▶ What this task involves: Turn every line of the items below into a Markdown table with two columns: No., holding the row number, and Line, holding the line itself. Omit any blank lines.
--
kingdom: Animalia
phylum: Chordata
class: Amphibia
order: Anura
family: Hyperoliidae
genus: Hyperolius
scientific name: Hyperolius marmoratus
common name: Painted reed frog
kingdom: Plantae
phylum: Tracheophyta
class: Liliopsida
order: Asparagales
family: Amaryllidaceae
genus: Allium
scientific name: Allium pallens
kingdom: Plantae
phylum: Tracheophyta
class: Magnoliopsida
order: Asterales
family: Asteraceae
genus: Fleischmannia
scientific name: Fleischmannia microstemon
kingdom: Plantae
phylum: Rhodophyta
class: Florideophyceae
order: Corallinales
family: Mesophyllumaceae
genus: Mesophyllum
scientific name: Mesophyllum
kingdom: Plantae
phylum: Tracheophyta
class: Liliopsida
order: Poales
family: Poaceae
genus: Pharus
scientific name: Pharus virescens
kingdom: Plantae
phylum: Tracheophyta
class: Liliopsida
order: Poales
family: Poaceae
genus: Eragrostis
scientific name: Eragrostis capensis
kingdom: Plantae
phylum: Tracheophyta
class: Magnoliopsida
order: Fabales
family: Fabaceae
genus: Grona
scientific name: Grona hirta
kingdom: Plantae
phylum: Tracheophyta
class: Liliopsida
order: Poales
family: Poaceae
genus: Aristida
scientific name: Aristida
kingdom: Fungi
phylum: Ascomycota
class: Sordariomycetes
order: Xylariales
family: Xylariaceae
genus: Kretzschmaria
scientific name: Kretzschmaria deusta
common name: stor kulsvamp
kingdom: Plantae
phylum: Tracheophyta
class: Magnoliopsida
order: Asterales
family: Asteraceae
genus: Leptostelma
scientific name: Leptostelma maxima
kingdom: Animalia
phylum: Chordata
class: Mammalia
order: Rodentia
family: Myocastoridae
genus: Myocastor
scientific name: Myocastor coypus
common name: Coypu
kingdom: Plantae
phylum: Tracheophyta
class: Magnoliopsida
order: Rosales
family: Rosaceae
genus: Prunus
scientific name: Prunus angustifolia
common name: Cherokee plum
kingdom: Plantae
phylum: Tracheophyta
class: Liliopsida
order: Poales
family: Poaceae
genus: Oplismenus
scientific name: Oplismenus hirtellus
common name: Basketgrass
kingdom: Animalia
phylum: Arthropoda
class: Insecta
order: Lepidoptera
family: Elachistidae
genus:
--
▶ Exercise response:
| No. | Line |
|---|---|
| 1 | kingdom: Animalia |
| 2 | phylum: Chordata |
| 3 | class: Amphibia |
| 4 | order: Anura |
| 5 | family: Hyperoliidae |
| 6 | genus: Hyperolius |
| 7 | scientific name: Hyperolius marmoratus |
| 8 | common name: Painted reed frog |
| 9 | kingdom: Plantae |
| 10 | phylum: Tracheophyta |
| 11 | class: Liliopsida |
| 12 | order: Asparagales |
| 13 | family: Amaryllidaceae |
| 14 | genus: Allium |
| 15 | scientific name: Allium pallens |
| 16 | kingdom: Plantae |
| 17 | phylum: Tracheophyta |
| 18 | class: Magnoliopsida |
| 19 | order: Asterales |
| 20 | family: Asteraceae |
| 21 | genus: Fleischmannia |
| 22 | scientific name: Fleischmannia microstemon |
| 23 | kingdom: Plantae |
| 24 | phylum: Rhodophyta |
| 25 | class: Florideophyceae |
| 26 | order: Corallinales |
| 27 | family: Mesophyllumaceae |
| 28 | genus: Mesophyllum |
| 29 | scientific name: Mesophyllum |
| 30 | kingdom: Plantae |
| 31 | phylum: Tracheophyta |
| 32 | class: Liliopsida |
| 33 | order: Poales |
| 34 | family: Poaceae |
| 35 | genus: Pharus |
| 36 | scientific name: Pharus virescens |
| 37 | kingdom: Plantae |
| 38 | phylum: Tracheophyta |
| 39 | class: Liliopsida |
| 40 | order: Poales |
| 41 | family: Poaceae |
| 42 | genus: Eragrostis |
| 43 | scientific name: Eragrostis capensis |
| 44 | kingdom: Plantae |
| 45 | phylum: Tracheophyta |
| 46 | class: Magnoliopsida |
| 47 | order: Fabales |
| 48 | family: Fabaceae |
| 49 | genus: Grona |
| 50 | scientific name: Grona hirta |
| 51 | kingdom: Plantae |
| 52 | phylum: Tracheophyta |
| 53 | class: Liliopsida |
| 54 | order: Poales |
| 55 | family: Poaceae |
| 56 | genus: Aristida |
| 57 | scientific name: Aristida |
| 58 | kingdom: Fungi |
| 59 | phylum: Ascomycota |
| 60 | class: Sordariomycetes |
| 61 | order: Xylariales |
| 62 | family: Xylariaceae |
| 63 | genus: Kretzschmaria |
| 64 | scientific name: Kretzschmaria deusta |
| 65 | common name: stor kulsvamp |
| 66 | kingdom: Plantae |
| 67 | phylum: Tracheophyta |
| 68 | class: Magnoliopsida |
| 69 | order: Asterales |
| 70 | family: Asteraceae |
| 71 | genus: Leptostelma |
| 72 | scientific name: Leptostelma maxima |
| 73 | kingdom: Animalia |
| 74 | phylum: Chordata |
| 75 | class: Mammalia |
| 76 | order: Rodentia |
| 77 | family: Myocastoridae |
| 78 | genus: Myocastor |
| 79 | scientific name: Myocastor coypus |
| 80 | common name: Coypu |
| 81 | kingdom: Plantae |
| 82 | phylum: Tracheophyta |
| 83 | class: Magnoliopsida |
| 84 | order: Rosales |
| 85 | family: Rosaceae |
| 86 | genus: Prunus |
| 87 | scientific name: Prunus angustifolia |
| 88 | common name: Cherokee plum |
| 89 | kingdom: Plantae |
| 90 | phylum: Tracheophyta |
| 91 | class: Liliopsida |
| 92 | order: Poales |
| 93 | family: Poaceae |
| 94 | genus: Oplismenus |
| 95 | scientific name: Oplismenus hirtellus |
| 96 | common name: Basketgrass |
| 97 | kingdom: Animalia |
| 98 | phylum: Arthropoda |
| 99 | class: Insecta |
| 100 | order: Lepidoptera |
| 101 | family: Elachistidae |
| 102 | genus: |